Departing Fed Governor Tarullo says a 10% Leverage Ratio would incentivize banks to change the composition of their balance sheets dramatically

Departing Thoughts

Governor Daniel K. Tarullo

At The Woodrow Wilson School, Princeton University, Princeton, New Jersey

There has been much discussion of late of the leverage ratio requirement, from multiple perspectives. There are proposals to make a higher leverage ratio requirement either mandatory or optional for banks, which would then be relieved of risk-weighted capital requirements and many other prudential regulations. There are also those who have questioned the relative cost-benefit tradeoff of the “enhanced supplementary leverage ratio,” the 2 percent surcharge applicable to all eight U.S. G-SIBs.

Increasing the current 4 percent or 5 percent leverage ratio requirement to, say, 10 percent would certainly yield a very well-capitalized set of banks based on the current balance sheets of large banks. But one needs to look at the dynamic effects of such a requirement.

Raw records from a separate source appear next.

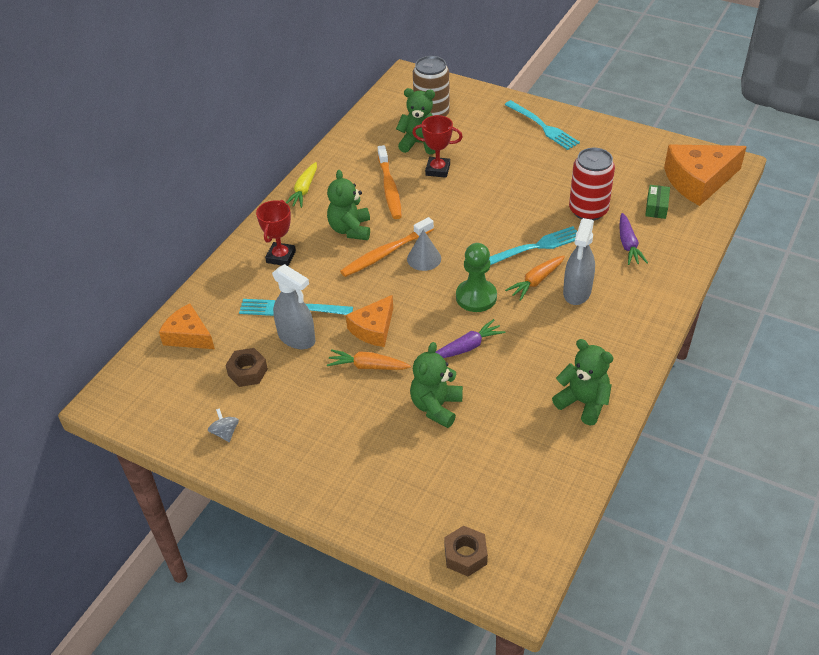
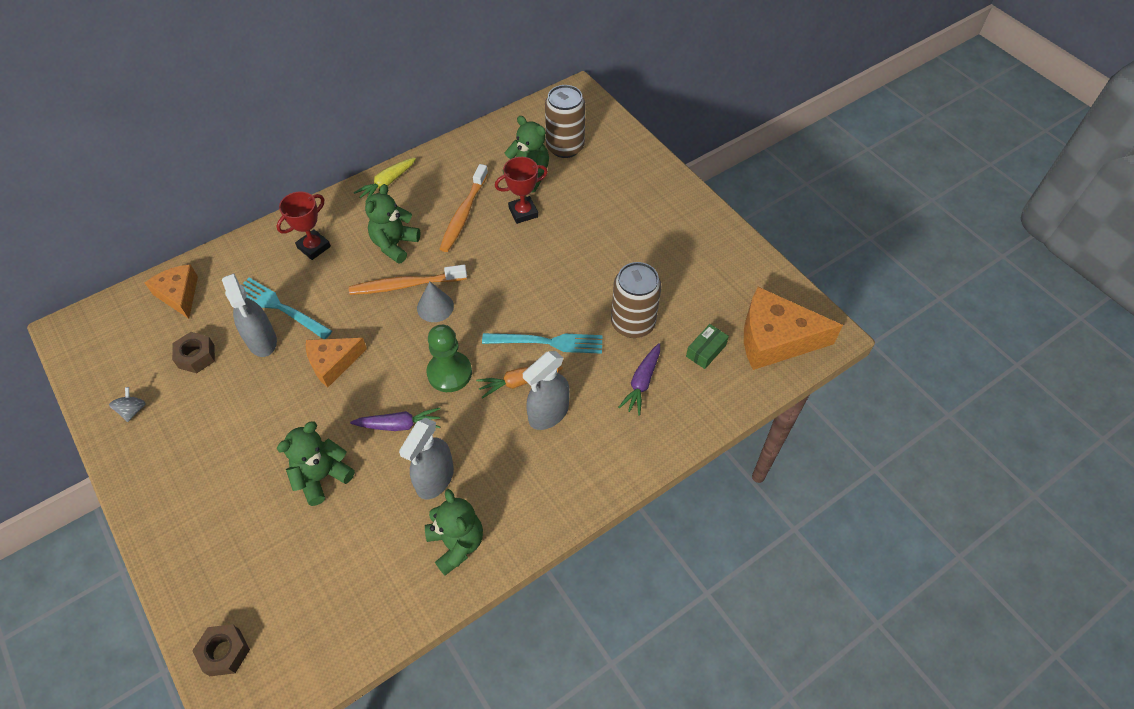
camera: 25 degrees right, 10 degrees up
(368, 366) = (297, 401): orange carrot -> none
(437, 170) = (523, 212): red trophy -> red trophy turned 60 degrees counterclockwise
(528, 369) = (435, 479): none -> grey spray bottle
(543, 127) = (663, 205): turquoise fork -> none
(588, 210) = (633, 323): red can -> brown can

Since a higher leverage ratio would also make banks less profitable, and with the constraints of risk-based capital and liquidity requirements lifted, they would be strongly incentivized to change the composition of their balance sheets dramatically, shedding safer and more liquid assets like Treasuries in exchange for riskier but higher-yielding assets. After all, with a leverage ratio as the only significant constraint, the regulatory cost of holding a short-term Treasury bill is identical to that of a junk bond. It is this very limitation of a leverage ratio that led to the creation of a complementary risk-based capital requirement in the 1980s. To truly assure the safety and soundness of the financial system, a leverage ratio serving as the sole or dominant form of prudential regulation would probably have to be set considerably higher, at a level where the impact on financial intermediation could be quite substantial.